Throughout, I slept like a stone and thought that it was the malaria medication, but I continued taking it for a week after the trip and stopped sleeping properly again the moment I got back home, so it wasn’t the pills – it was the state of mind induced by this astounding place on earth, the Okavango Delta.
Writing a paper diary while travelling :)
Thank you to Colin Bell and the entire Natural Selection team, and my love – the best (travel) companion – for making lifetime dreams come true.
We launched Dawn’s book – Disturbance – on the patio of the Chartfield Guesthouse tonight. Liesl Jobson did a beautiful interview: the two poets read and engaged and inspired. The audience was kind and understanding about us not serving any refreshments, so that no one would have an excuse to socialise without masks. One lucky poetry lover won the main giveaway prize: a one-night luxury stay at the guesthouse. Ten others went home with a bottle of wine – to be enjoyed in the comfort and safety of their homes. Almost everyone present bought a book, which is such a blessing during these impossible times. Thank you to all who attended! Probably our last live event for quite a while to come as the second wave of infections officially reaches our shores …
I tested negative – twice (huge relief!) – and so: off I go with my love beyond our borders on an adventure of a lifetime … There will be no Oysterhood posts for a while, but I will be back to continue writing when I am home again. I am taking my paper diary with me on this trip!

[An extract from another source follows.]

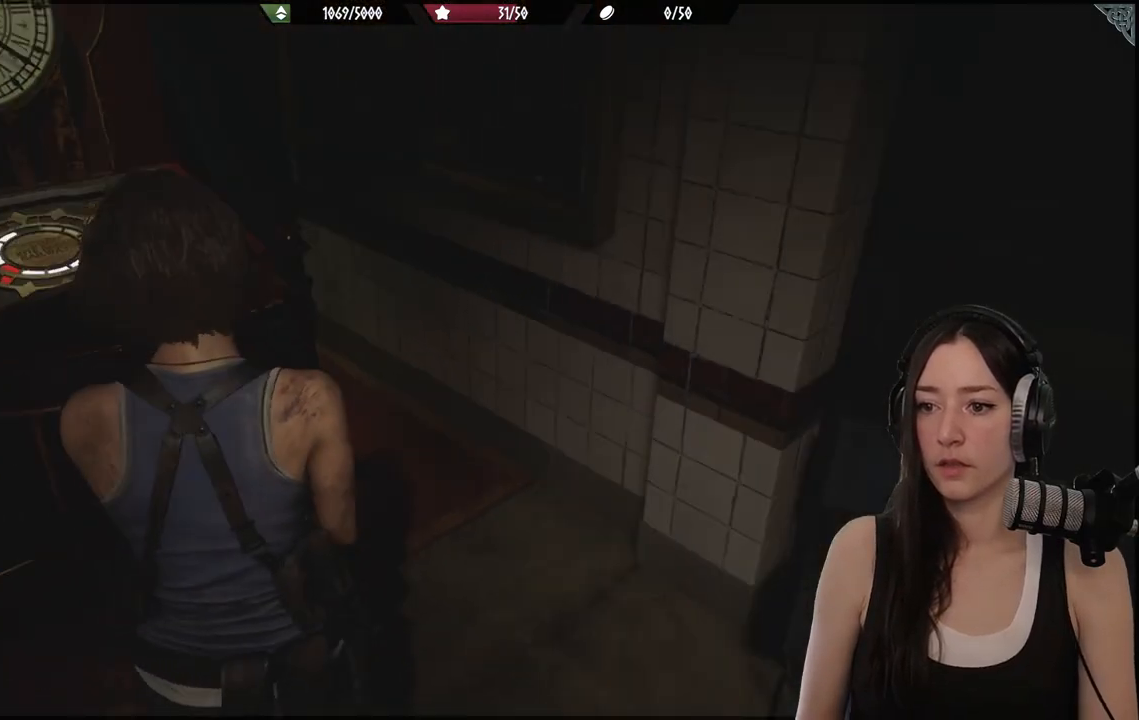
{"buttons": [], "left_stick": "up-right", "right_stick": "right", "events": [[17, "left_stick", "right"], [467, "left_stick", "up-right"]]}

Please take care, dear Readers!
Be kind. Wear a mask. Support local.
“Physical distancing remains one of the key strategies to curb this pandemic.”
DISTURBANCE: Dawn Garisch’s second poetry collection and Karavan Press’s second poetry collection fresh off the press. It’s beautiful, even if I say so myself. We are launching tomorrow. A very fitting title for a book published in 2020!

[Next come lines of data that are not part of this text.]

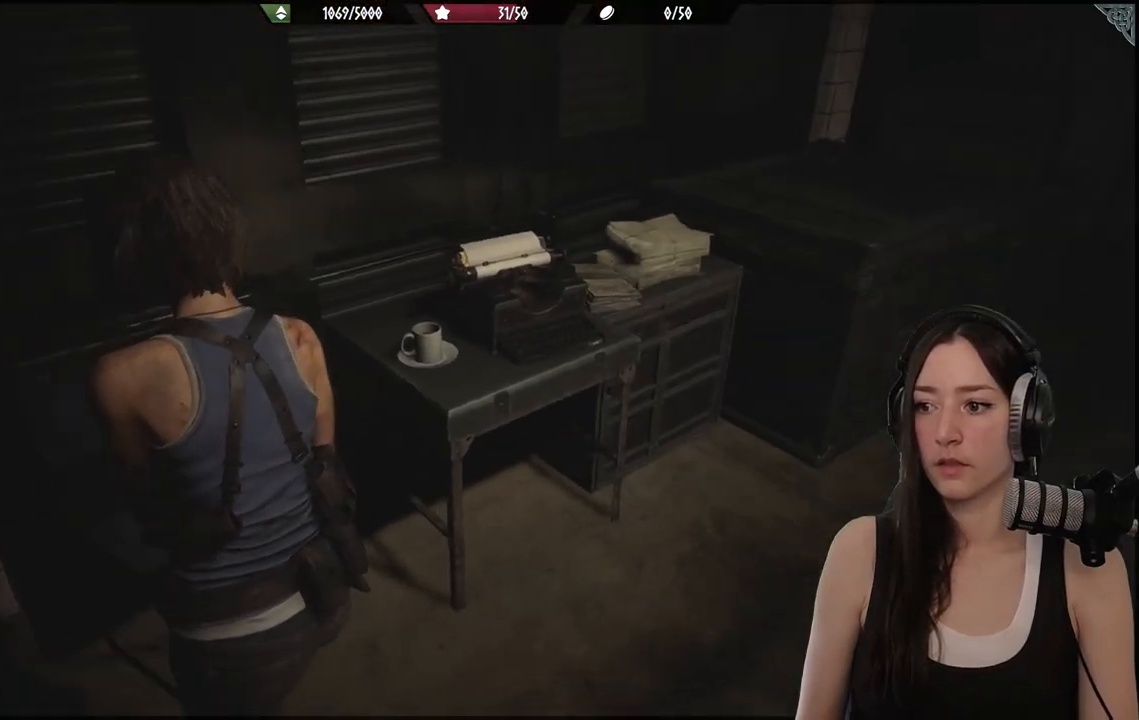
{"buttons": [], "left_stick": "up-right", "right_stick": "center"}
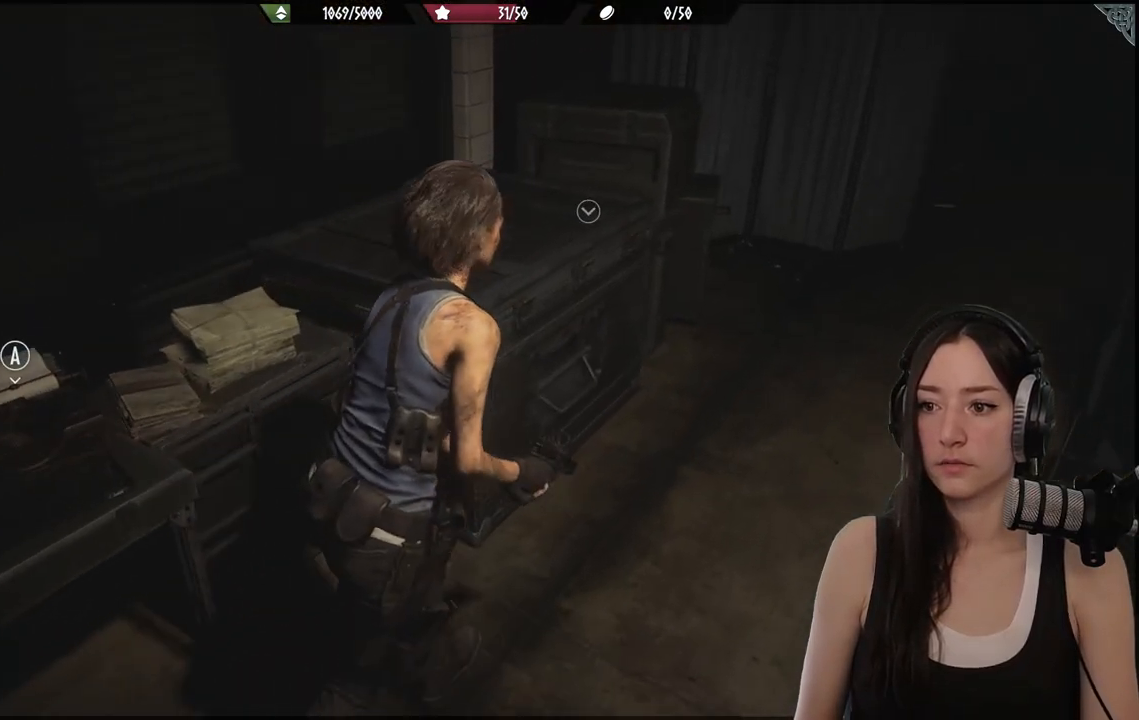
{"buttons": ["A"], "left_stick": "center", "right_stick": "center", "events": [[33, "right_stick", "left"], [350, "right_stick", "center"], [400, "left_stick", "center"], [417, "A", "down"]]}
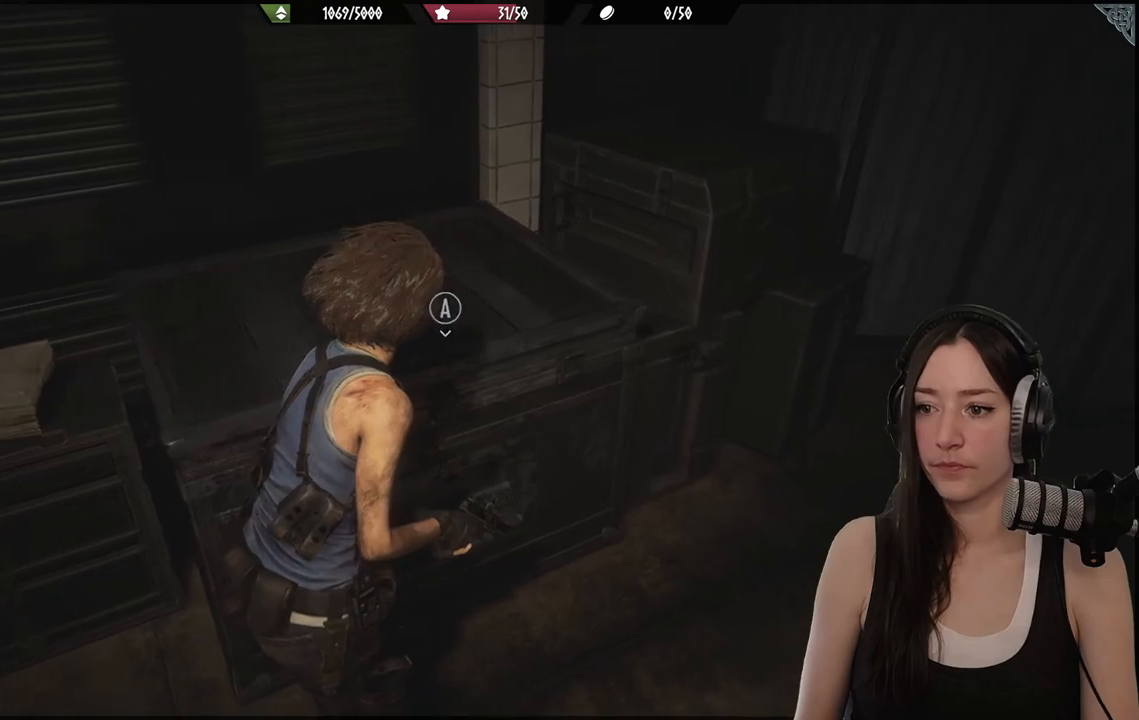
{"buttons": [], "left_stick": "center", "right_stick": "center", "events": [[67, "A", "up"]]}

I had my first Covid19-test today. And my second. The first because one needs it to travel beyond our borders. The second out of sheer panic that the results of the first might not be delivered on time before the trip. Two different test methods, two different testing facilities and two different labs. Hopefully, at least one will deliver the results in time. And I am praying that they will be the kind of results that allow one to travel. No reason to believe otherwise, but this virus has proven to be a tough one to pin down, so god knows what can be expected.
For the first test, I had to spit (a lot!) into a small container and then transfer all the spit into a tiny tube that went off to be tested. For the second one, I had my brains tickled (shockingly so) with a long cotton bud. I once had a gastroscopy done without any anesthetics because I had to drive myself home afterwards. This was a much shorter and definitely less intrusive invasion, but for those few seconds just as unpleasant. It is nearly impossible not to shed a tear afterwards.
So now: the wait.
Negative, negative, negative. Please.
Beyond at Buitenverwachting, the latest culinary venture by Peter Tempelhoff (of FYN). The restaurant is new, but the venue holds for me memories of many, many years and I always return with a sense of nostalgia. It was a comforting place to be with my love after the tests and another day of running around like a headless chicken (apart from a brief tea with my dear friend Helen who came to pick up her Book Lounge books from me :)).
Time for bed. Last night, I had an anxiety-induced gap in my sleep from around two to four a.m. – I would love to sleep through tonight …
Good night.
Be kind. Wear a mask. Support local.
“Physical distancing remains one of the key strategies to curb this pandemic.”